"New website brings crowd sourcing to fashion" is the curious title of a
short article by Reuters which really caught
Fashionista's fancy. She has often wished that some of her faraway friends could come and visit her as email-attachments -- so much quicker than intercontinental travel and so much kinder to one's skin, hair and temper -- and this title suggested that whole crowds might somehow make it through the ether for her next soirée. The truth, as usual, was more prosaic, but none the less interesting for all that. According to the article, soon-to-be-launched internet start-up
Fashion Stake plans to let customers directly fund fashion designers by browsing online collections, buying a stake in a collection in return for credits to buy clothes. Patrons can also share ideas with designers and vote on collections. The piece continues:
"The model ...taps into a growing business model called crowd sourcing where entrepreneurs go directly to customers for content, funding, and distribution. ...
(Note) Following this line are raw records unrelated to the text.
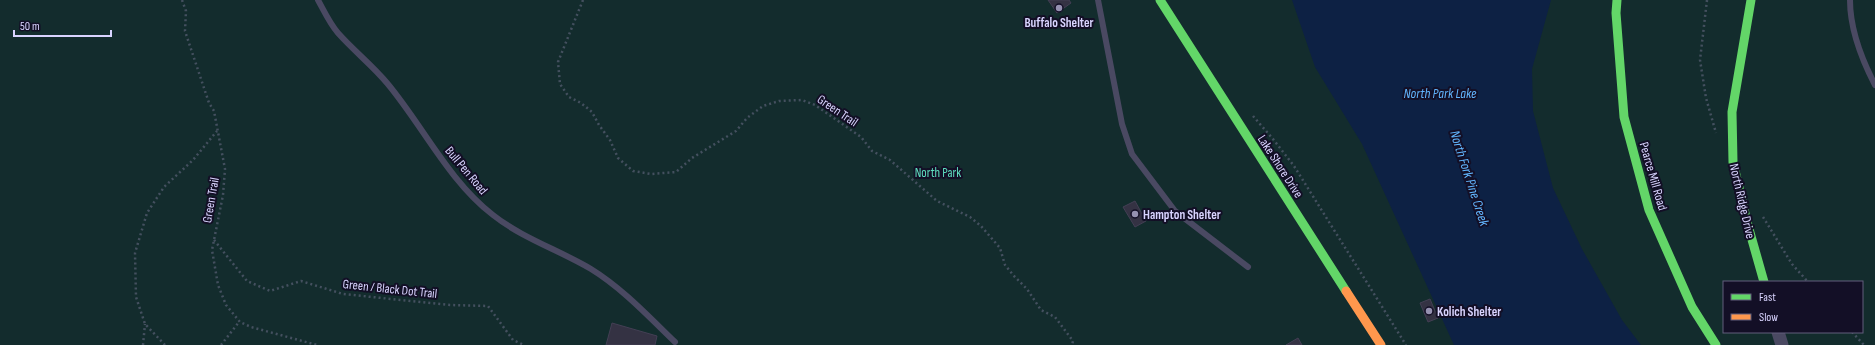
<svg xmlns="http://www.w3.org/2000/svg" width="1875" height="345" viewBox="0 0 1875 345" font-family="'Sofia Sans Condensed',sans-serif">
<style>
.green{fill:#132c2d;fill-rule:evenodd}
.water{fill:#0d2144}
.building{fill:#343243;stroke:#433f54}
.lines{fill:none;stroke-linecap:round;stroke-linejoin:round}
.path{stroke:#44505f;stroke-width:2.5;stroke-dasharray:2 3;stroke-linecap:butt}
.lane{stroke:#4a4962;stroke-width:6}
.street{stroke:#4a4962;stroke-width:13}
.fast{stroke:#63d668;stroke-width:9}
.slow{stroke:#ff974d;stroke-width:9}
.poi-dot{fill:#9591b1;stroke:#130f26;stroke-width:1.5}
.labels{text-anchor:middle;stroke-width:4;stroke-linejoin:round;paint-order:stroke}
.poi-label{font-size:13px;font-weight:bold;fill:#d9d4ff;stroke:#130f26;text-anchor:start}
.street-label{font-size:13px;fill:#d9d4ff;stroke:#130f26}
.park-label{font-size:13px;fill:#5fe0c0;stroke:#130f26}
.water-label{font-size:14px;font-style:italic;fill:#62b6ff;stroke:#130f26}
</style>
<rect width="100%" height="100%" fill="#161421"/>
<path class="green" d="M0,0h1875v345h-1875zM1724,282h138v50h-138z"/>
<path class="water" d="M1292,0h259l-19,69 1,42 20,77 29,61 40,71 19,25h-187l-92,-201 -47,-77z"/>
<path class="building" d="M1048,0h21l2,3 -14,10z
M1135,201l11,20 -11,6 -12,-20z
M1430,299l8,19 -10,4 -8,-19z
M612,323l45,13 -2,9h-49z
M1298,338l4,7h-16z"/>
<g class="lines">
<path class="path" d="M182,0l4,11 -1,20 24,72 5,8 11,58 -2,26 -11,55 6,35 8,20 14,17 11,5 66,18
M583,0l-25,62 2,22 9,13 12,6 11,9 7,13 11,15 8,18 15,13 18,3 25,-2 16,-14 44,-27 11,-13 16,-12 16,-5 23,-1 13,5 46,32 11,14 18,9 47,41 33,16 11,9 19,22 5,17 9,11 13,13 14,21 14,7 18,24 -1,4
M1707,0l-7,60 6,38 10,35
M1253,116l20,23 21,27 112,179
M1763,217l29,47 16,18
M214,240l33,41 23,10 31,-10 42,13 107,11 38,1 25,34 11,5
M1852,332l12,13
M143,345l2,-21
M165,345l-20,-21 -9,-27 -1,-44 12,-40 17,-26 29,-27 24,-29
M221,345l18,-23"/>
<path class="lane" d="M318,0c6,11 12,24 20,33 16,18 34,32 49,50 36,43 61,97 106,132 29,23 66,35 98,54 31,19 58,48 84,73
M1098,0l24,124 10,30 43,57 73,56
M1850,0c0,30 11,58 25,85"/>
<path class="street" d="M1778,332l4,13"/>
<path class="fast" d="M1160,0l186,291
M1617,0l-1,13 8,104 25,93 43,97 24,38
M1751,0l-19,112 1,50 14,60 17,60"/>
<path class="slow" d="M1346,291l35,54"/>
</g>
<g class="poi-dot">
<circle cx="1059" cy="8" r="4"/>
<circle cx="1135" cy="214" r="4"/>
<circle cx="1429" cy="311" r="4"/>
</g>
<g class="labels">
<g class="poi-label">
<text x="1059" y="27" text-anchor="middle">Buffalo Shelter</text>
<text x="1143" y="219">Hampton Shelter</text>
<text x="1437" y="316">Kolich Shelter</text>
</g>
<g class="street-label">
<text transform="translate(838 110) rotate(34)" y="5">Green Trail</text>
<text transform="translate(1281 166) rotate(57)" y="5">Lake Shore Drive</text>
<text transform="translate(467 170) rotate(50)" y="5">Bull Pen Road</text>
<text transform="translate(1654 176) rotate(74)" y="5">Pearce Mill Road</text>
<text transform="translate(210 200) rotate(-80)" y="5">Green Trail</text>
<text transform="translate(1743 201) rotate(77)" y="5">North Ridge Drive</text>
<text transform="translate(390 288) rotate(6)" y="5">Green / Black Dot Trail</text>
</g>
<g class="park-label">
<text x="938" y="177">North Park</text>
</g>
<g class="water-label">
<text x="1440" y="98">North Park Lake</text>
<text transform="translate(1470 178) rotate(72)" y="5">North Fork Pine Creek</text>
</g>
</g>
<rect x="1723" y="281" width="140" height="52" fill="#130f26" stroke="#625e7d"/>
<rect x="1731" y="294" width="20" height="6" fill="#63d668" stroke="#625e7d"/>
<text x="1759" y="301" font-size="12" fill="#d9d4ff">Fast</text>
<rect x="1731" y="314" width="20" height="6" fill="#ff974d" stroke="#625e7d"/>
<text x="1759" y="321" font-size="12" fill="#d9d4ff">Slow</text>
<path d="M14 30v6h97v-6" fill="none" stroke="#d9d4ff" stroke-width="2"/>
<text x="20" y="30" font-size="12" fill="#d9d4ff" stroke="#130f26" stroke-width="3" paint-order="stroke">50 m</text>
</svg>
Advocates of crowd sourcing say it offers consumers a cheaper, more flexible alternative and frees artists from having to get past big corporations.
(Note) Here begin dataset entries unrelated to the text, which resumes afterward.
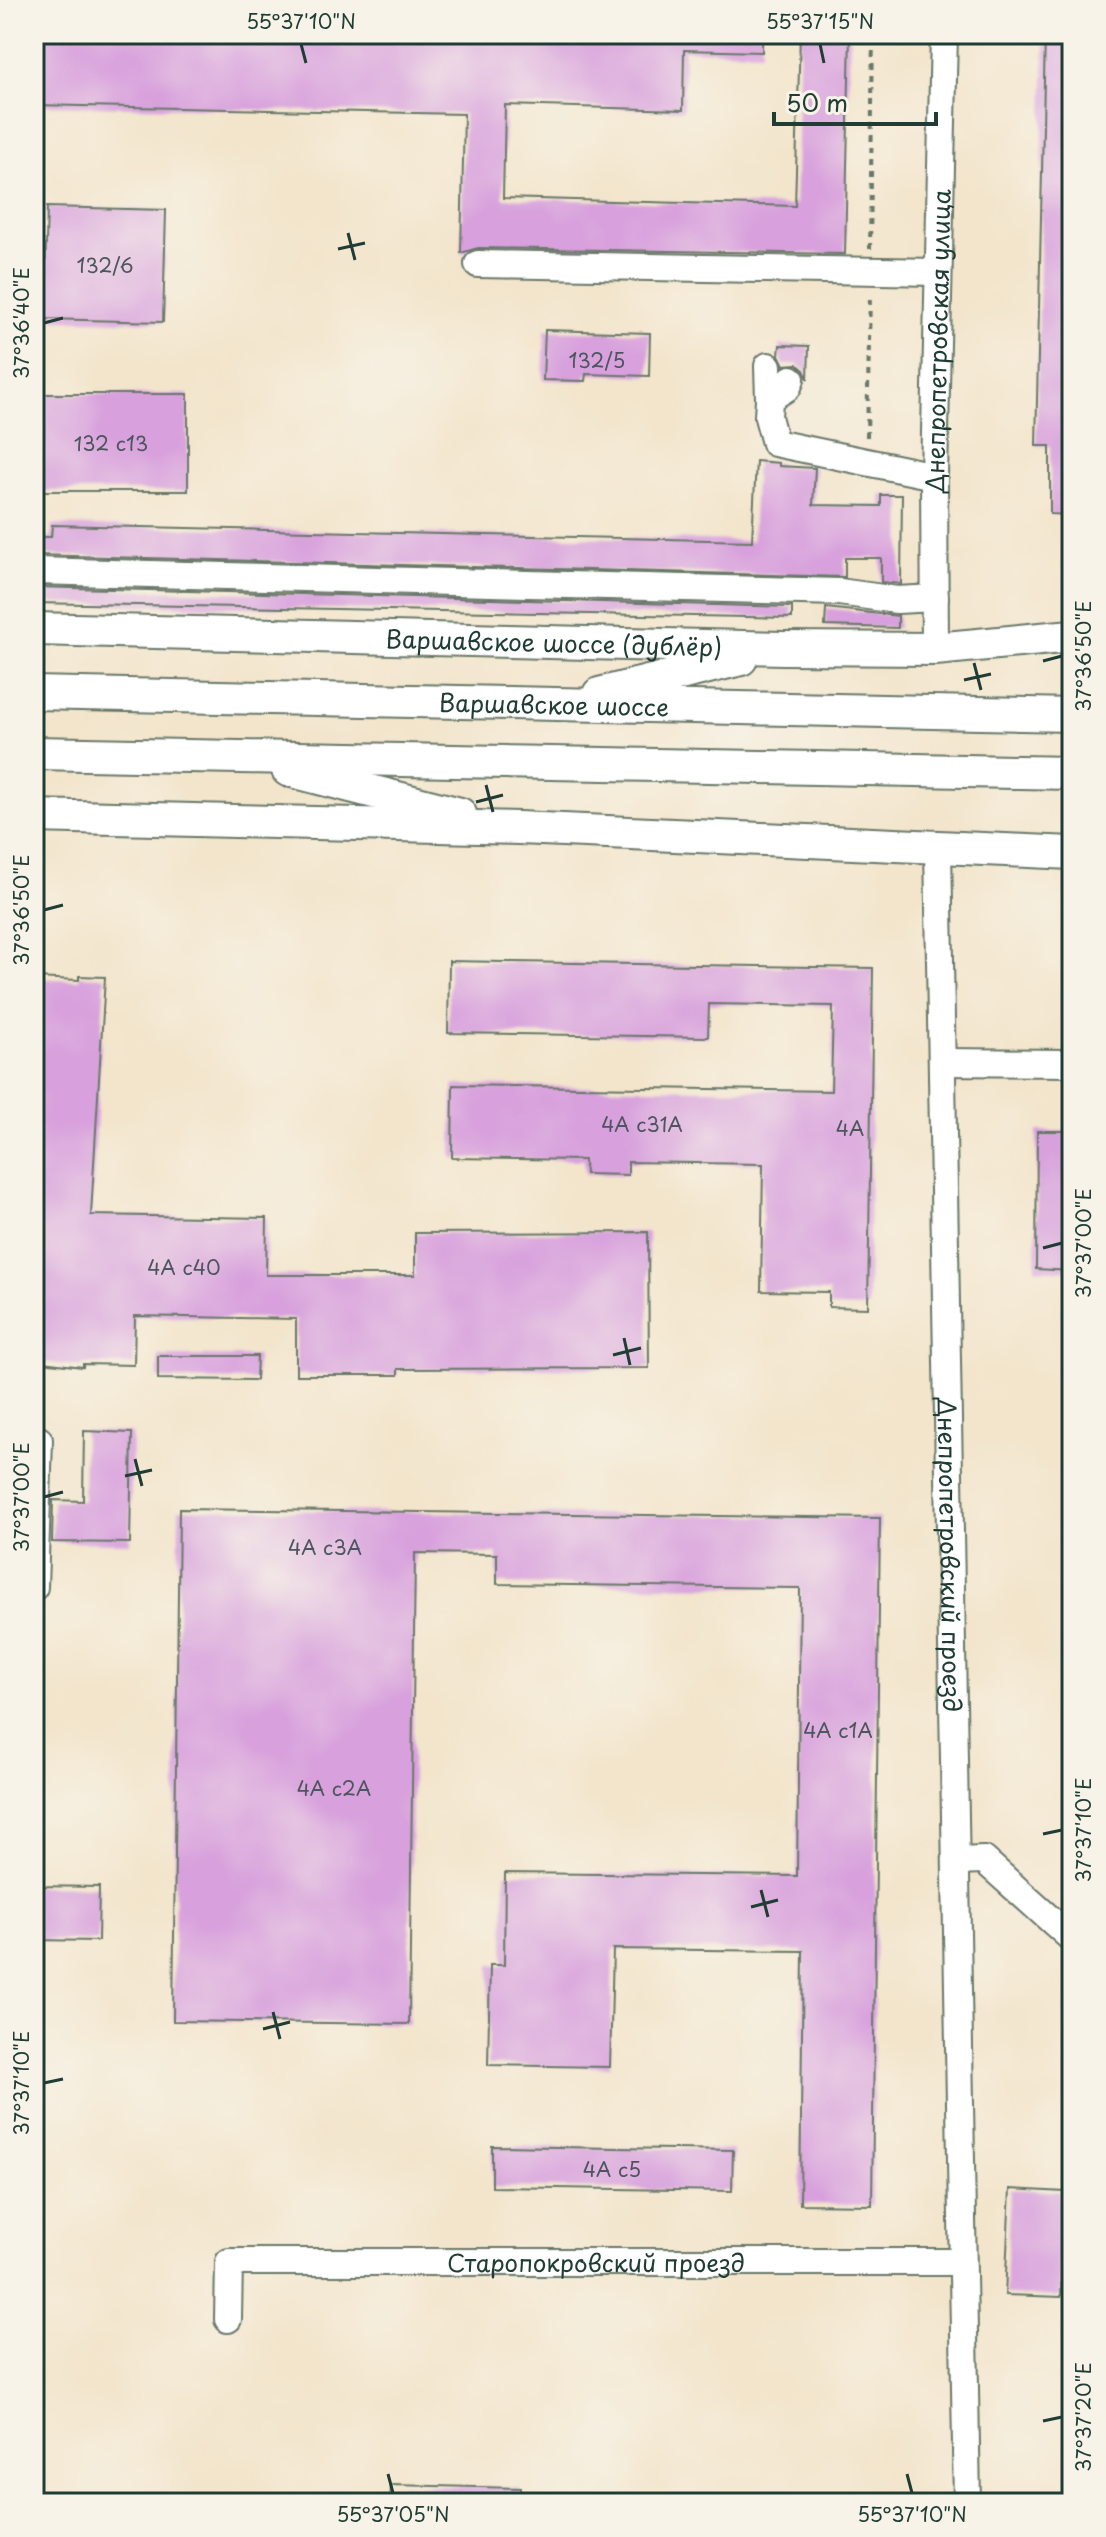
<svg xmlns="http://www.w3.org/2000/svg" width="1106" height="2537" viewBox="0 0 1106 2537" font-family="'Playpen Sans',sans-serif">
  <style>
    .building { fill: #d8a1dd }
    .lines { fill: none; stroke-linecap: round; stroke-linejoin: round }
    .minor-casing { stroke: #697869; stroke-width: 30 }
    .major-casing { stroke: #697869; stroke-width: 36 }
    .path { stroke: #697869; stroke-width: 4; stroke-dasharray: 6 6; stroke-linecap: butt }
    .minor { stroke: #fff; stroke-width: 26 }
    .major { stroke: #fff; stroke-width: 32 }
    .ticks { fill: none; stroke: #1f3d34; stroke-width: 3 }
    .labels { text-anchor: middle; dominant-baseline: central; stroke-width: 7; stroke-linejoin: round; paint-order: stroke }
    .number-label { font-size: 20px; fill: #4d565e }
    .street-label { font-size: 24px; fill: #1f3d34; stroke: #f7f3e8 }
    .neatline { fill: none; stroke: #1f3d34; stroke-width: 3 }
    .ticks-label { font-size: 20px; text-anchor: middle; fill: #1f3d34 }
  </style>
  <rect width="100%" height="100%" fill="#f7f3e8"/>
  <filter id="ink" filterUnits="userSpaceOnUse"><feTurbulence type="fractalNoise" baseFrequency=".0125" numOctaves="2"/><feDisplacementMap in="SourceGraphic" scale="16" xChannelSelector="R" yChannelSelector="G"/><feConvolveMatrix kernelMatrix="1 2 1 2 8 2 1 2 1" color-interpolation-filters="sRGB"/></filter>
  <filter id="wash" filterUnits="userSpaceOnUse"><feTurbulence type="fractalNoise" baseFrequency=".006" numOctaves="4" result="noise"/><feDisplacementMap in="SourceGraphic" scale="32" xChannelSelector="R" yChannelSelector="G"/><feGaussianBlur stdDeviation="1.8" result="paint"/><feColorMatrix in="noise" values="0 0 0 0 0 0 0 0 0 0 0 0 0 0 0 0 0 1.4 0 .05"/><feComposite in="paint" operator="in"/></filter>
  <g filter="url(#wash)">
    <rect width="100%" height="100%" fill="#f3e5cc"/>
    <g id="blocks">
      <g class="building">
        <path d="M34 34H762V52L684 50 683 110 505 105 503 198 795 206 800 34H850L845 254 478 248 461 253 464 114 34 105Z"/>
        <path d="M1045 34H1072V515L1050 514V446H1036Z"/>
        <path d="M47 207 166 210 163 322 44 319Z"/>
        <path d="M545 330 650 333 649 376 586 374 585 381 543 380Z"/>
        <path d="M780 345 809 346 808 379 804 370 797 364 784 365 779 355Z"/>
        <rect x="34" y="394" width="154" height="97"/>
        <path d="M756 461 779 463V466L815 468 813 505 881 506V495H902L901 584 881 582V558H845V577L34 555V537H51L52 525 752 541Z"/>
        <path d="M34 587 792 607V618L34 603Z"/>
        <path d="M826 608 898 616V628L825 626Z"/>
        <path d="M449 961 873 968 868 1308 829 1307V1292L761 1291 763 1164 628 1162V1175L585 1174 584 1160 452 1158 453 1085 831 1091 833 1006 709 1004 708 1037 448 1033Z"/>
        <path d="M79 976 105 977 91 1215 267 1218 266 1275H415V1233L648 1232 649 1368 398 1369V1375H296V1319L135 1316 134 1365 83 1364V1367L34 1361V978L79 980Z"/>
        <path d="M1037 1131H1072V1271L1036 1269Z"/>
        <path d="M158 1356H257L256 1380 158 1379Z"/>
        <path d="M84 1431 132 1433 130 1543 52 1542 53 1500 83 1501Z"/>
        <path d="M179 1509 880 1518 872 2205 800 2204 803 1951 613 1949 610 2067 488 2065 490 1965H504L505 1873 797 1876 800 1588 497 1584V1554L415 1553 409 2024 173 2021Z"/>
        <path d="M34 1886 99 1887 98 1941 34 1940Z"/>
        <path d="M492 2146 733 2150 732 2191 492 2187Z"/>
        <path d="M1010 2189 1065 2192 1061 2297 1005 2295Z"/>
        <path d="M391 2485 520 2488V2503H390Z"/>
      </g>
    </g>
  </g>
  <g filter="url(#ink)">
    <use href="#blocks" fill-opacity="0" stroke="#697869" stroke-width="2"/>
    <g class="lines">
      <g class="minor-casing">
        <g id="minor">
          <path d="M478 264 938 272"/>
          <path d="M768 366 769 399"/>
          <path d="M791 379 788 387 769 399 768 417 775 443 934 476"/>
          <path d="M34 571 839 592 897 600 935 598"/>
          <path id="s1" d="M935 649 934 476 944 34"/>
          <path id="s2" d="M938 847 967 2503"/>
          <path d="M943 1062 1072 1063"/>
          <path d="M34 1440H39L34 1587"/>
          <path d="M956 1861 984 1860 1072 1939"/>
          <path id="s3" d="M228 2319 229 2262H962"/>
        </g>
      </g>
      <g class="major-casing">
        <g id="major">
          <path id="s4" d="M34 629 783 648 935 649 1072 636"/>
          <path id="s5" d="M34 693 1072 715"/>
          <path d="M599 694 741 659"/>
          <path d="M34 753 1072 773"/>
          <path d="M288 770 460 814"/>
          <path d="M34 816 519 828 1072 853"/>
        </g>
      </g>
      <g class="path">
        <path d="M870 249 873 34"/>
        <path d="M867 437 870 294"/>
      </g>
      <use href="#minor" class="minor"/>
      <use href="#major" class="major"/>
    </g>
  </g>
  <path class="ticks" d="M301 44 306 63M820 44 824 63M348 233 355 260M338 249 365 243M44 323 63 318M1043 661 1062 656M974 663 981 690M964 680 991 674M486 785 493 812M476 802 503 795M44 910 63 905M1043 1248 1062 1243M624 1338 630 1365M613 1355 641 1348M135 1459 142 1486M125 1476 152 1470M44 1497 63 1492M1043 1834 1062 1830M761 1890 768 1917M751 1907 778 1900M273 2012 280 2039M263 2029 290 2022M44 2083 63 2079M1043 2421 1062 2417M388 2474 393 2493M907 2474 912 2493"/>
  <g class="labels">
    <g class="number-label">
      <text x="105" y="265">132/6</text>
      <text x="597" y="360">132/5</text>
      <text x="111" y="443">132 с13</text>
      <text x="642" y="1124">4А с31А</text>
      <text x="850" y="1128">4А</text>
      <text x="184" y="1267">4А с40</text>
      <text x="325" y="1547">4А с3А</text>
      <text x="838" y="1730">4А с1А</text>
      <text x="334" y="1788">4А с2А</text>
      <text x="612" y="2169">4А с5</text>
    </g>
    <g class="street-label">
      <text stroke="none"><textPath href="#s1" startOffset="308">Днепропетровская улица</textPath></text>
      <text stroke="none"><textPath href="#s4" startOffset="520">Варшавское шоссе (дублёр)</textPath></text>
      <text stroke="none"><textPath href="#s5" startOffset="520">Варшавское шоссе</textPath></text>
      <text stroke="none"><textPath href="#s2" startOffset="708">Днепропетровский проезд</textPath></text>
      <text stroke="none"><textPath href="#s3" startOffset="424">Старопокровский проезд</textPath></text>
    </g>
  </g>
  <rect width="1106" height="2537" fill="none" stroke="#f7f3e8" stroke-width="88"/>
  <path d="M774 112v12h162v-12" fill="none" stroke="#1f3d34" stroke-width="4"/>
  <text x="786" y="112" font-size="24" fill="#1f3d34" stroke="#f7f3e8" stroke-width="6" paint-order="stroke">50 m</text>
  <rect x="44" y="44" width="1018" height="2449" class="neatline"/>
  <g class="ticks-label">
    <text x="301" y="29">55°37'10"N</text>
    <text x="820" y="29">55°37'15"N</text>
    <text transform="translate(22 323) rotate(-90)" y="7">37°36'40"E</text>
    <text transform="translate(1084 656) rotate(-90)" y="7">37°36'50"E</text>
    <text transform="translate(22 910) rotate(-90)" y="7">37°36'50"E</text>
    <text transform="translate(1084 1243) rotate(-90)" y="7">37°37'00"E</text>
    <text transform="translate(22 1497) rotate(-90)" y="7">37°37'00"E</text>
    <text transform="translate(1084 1830) rotate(-90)" y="7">37°37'10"E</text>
    <text transform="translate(22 2083) rotate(-90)" y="7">37°37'10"E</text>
    <text transform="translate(1084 2417) rotate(-90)" y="7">37°37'20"E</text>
    <text x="393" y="2522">55°37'05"N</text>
    <text x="912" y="2522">55°37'10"N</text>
  </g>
</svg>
... Recent years have seen a rapid growth in interactive business models and Internet-based social media, or so-called Web 2.0. Global communities centered around services like Facebook and Twitter are millions strong.
Peer-to-peer lending, linking individual lenders with borrowers, has taken off in the U.S. ... while so-called open innovation companies ... allow corporations to outsource problems to networks of innovators. ...”
The notion of making your customers your investors is intriguing, says
Fashionista, and it gives investors a vested interest in retaining loyalty to labels they invest in. And there's one more curiosity to note: if you key 'crowdsourcing' into the leading search engine, you get nearly four times as many hits if you type it as one word than if you type it as two.